In [None]:
import pandas as pd
import numpy as np

from datasets import load_dataset
from langchain_text_splitters import RecursiveCharacterTextSplitter
from qdrant_client import QdrantClient, models
from qdrant_client.http.models import Distance, VectorParams
from sentence_transformers import SentenceTransformer

In [5]:
client = QdrantClient(host='localhost', port=6333)

In [32]:
# 데이터셋 로드
dataset_id = 'daekeun-ml/naver-news-summarization-ko'
dataset = load_dataset(dataset_id, split='train')
documents_df = dataset.to_pandas()

# Example
print(f"문서 수 : {len(documents_df)}")
print(f"문서 Columns : {documents_df.columns}")

문서 수 : 22194
문서 Columns : Index(['date', 'category', 'press', 'title', 'document', 'link', 'summary'], dtype='object')


In [33]:
# 문서 전처리 및 청킹
CHUNK_SIZE = 100
CHUNK_OVERLAP = 20

def chunking(documents_df_, chunk_size_, chunk_overlap_):
    chunk_results = []
    chunk_idx = 0
    
    text_splitter = RecursiveCharacterTextSplitter(
        chunk_size=chunk_size_,
        chunk_overlap=chunk_overlap_,
        length_function=len
    )

    for idx, row in documents_df_.iterrows():
        origin_text = row['summary']

        chunks = text_splitter.create_documents([origin_text])

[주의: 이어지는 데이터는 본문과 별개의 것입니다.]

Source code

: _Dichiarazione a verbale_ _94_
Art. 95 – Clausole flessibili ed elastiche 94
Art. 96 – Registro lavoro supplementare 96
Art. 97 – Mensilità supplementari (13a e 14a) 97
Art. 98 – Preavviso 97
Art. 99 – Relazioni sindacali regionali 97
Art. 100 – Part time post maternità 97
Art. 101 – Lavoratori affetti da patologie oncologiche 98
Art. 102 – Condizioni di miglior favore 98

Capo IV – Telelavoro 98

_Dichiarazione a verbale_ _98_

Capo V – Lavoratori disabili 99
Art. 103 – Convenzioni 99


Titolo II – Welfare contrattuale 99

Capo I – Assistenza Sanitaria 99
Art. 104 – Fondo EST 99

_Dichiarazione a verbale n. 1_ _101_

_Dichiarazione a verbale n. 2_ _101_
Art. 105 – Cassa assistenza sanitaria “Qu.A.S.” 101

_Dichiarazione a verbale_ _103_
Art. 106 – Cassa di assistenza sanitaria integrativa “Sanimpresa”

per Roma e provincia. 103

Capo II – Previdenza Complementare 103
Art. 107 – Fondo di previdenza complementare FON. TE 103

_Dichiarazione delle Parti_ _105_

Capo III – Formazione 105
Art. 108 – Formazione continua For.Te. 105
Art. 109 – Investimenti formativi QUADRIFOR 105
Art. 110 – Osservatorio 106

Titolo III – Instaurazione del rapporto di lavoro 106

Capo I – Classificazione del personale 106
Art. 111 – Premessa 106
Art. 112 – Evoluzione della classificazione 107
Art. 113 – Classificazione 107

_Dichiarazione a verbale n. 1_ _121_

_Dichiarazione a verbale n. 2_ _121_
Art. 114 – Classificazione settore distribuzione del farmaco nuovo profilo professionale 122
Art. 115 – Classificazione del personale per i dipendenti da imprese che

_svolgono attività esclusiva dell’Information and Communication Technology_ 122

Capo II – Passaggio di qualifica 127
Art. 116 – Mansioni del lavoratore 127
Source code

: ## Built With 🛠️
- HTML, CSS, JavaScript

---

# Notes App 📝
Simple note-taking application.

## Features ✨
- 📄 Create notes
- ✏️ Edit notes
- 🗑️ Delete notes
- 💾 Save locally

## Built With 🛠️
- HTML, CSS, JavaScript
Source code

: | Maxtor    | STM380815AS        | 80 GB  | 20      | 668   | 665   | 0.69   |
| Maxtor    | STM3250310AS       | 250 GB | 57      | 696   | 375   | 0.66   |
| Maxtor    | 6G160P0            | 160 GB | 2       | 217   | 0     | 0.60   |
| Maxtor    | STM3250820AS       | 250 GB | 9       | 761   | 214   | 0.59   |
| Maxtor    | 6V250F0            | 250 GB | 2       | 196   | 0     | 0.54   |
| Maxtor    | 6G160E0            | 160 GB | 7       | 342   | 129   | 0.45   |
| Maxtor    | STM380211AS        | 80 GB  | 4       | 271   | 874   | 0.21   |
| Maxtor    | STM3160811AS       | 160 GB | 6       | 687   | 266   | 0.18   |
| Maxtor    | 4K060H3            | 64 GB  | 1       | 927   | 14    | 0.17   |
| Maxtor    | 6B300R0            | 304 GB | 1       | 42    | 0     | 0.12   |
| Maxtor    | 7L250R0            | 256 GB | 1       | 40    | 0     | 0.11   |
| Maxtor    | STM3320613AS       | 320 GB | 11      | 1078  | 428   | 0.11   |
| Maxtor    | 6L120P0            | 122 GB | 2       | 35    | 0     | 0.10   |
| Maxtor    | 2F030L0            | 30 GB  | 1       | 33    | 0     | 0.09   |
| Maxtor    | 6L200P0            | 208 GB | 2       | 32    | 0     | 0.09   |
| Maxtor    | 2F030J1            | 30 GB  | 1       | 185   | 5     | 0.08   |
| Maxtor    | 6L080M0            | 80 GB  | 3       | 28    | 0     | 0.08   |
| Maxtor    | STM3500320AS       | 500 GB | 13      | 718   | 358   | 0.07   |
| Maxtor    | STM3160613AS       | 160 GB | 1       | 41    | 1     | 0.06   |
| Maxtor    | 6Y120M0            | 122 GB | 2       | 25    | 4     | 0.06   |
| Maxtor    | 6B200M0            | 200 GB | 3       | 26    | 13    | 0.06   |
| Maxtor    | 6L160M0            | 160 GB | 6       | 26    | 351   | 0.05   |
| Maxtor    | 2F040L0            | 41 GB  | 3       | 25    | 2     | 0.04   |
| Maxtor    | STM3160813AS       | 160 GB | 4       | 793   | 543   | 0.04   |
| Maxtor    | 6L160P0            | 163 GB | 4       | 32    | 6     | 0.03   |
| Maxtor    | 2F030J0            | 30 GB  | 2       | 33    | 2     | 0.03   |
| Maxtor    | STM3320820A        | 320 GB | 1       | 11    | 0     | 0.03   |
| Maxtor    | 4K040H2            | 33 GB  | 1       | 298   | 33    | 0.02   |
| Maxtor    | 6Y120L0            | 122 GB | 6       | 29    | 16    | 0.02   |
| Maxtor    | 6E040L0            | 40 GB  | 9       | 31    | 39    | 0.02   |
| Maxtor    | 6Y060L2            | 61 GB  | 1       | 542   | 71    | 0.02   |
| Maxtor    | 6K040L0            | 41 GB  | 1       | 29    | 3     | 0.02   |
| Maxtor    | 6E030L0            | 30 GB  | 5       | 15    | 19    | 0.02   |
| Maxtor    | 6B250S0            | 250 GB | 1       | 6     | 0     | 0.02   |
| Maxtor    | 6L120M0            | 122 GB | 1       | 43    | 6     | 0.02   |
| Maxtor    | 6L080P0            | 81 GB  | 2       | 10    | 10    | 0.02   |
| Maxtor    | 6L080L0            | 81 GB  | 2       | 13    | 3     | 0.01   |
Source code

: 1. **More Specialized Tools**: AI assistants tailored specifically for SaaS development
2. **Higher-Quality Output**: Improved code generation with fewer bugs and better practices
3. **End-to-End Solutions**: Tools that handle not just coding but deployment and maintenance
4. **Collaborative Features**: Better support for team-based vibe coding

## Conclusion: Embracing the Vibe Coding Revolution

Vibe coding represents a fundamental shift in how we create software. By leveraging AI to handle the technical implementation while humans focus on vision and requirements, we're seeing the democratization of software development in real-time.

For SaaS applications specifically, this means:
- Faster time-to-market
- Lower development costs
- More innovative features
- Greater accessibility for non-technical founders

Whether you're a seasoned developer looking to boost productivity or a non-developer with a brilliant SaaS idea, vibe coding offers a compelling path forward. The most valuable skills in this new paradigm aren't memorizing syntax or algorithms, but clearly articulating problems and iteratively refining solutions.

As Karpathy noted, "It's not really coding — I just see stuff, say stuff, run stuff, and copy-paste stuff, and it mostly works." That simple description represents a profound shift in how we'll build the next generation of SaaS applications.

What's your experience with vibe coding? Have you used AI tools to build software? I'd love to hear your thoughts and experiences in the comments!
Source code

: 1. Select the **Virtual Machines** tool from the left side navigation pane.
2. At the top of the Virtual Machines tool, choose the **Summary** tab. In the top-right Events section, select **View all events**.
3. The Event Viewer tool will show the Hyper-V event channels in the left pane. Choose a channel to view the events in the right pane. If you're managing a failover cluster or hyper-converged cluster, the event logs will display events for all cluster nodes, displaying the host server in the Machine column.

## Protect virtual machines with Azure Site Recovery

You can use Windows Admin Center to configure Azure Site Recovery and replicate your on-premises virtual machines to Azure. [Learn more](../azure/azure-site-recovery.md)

        for chunk in chunks:
            chunk_results.append({
                'chunk_id':chunk_idx,
                'text':chunk.page_content,
                'metadata':{
                    'date':row['date'],
                    'category':row['category'],
                    'press':row['press'],
                    'title':row['title'],
                    'chunk_size':len(chunk.page_content)
                }
            })
            chunk_idx += 1

    return chunk_results

# Example
documents_df = documents_df.head(10)
chunk_results = chunking(documents_df, CHUNK_SIZE, CHUNK_OVERLAP)
for info in chunk_results[0].values():
    print(info)

0
올해 상반기 우리나라 무역수지는 역대 최악인 103억 달러 적자를 기록한 가운데, 정부가 하반기에 우리 경제의 버팀목인 수출 확대를 위해 총력을 기울이기로 결정한 가운데, 특히
{'date': '2022-07-03 17:14:37', 'category': 'economy', 'press': 'YTN ', 'title': '추경호 중기 수출지원 총력 무역금융 40조 확대', 'chunk_size': 98}


In [37]:
# Retriever 모델 선택 및 임베딩
MODEL_NAME = "BM-K/KoSimCSE-roberta-multitask"
model = SentenceTransformer(MODEL_NAME)

EMBEDDING_DIM = model.get_sentence_embedding_dimension() # 임베딩 차원 확인

chunk_texts = [chunk['text'] for chunk in chunk_results] # 청크 텍스트 리스트

embeddings = model.encode(chunk_texts, show_progress_bar=True) # 임베딩 / 임베딩 과정 시각화

No sentence-transformers model found with name BM-K/KoSimCSE-roberta-multitask. Creating a new one with mean pooling.


Batches:   0%|          | 0/1 [00:00<?, ?it/s]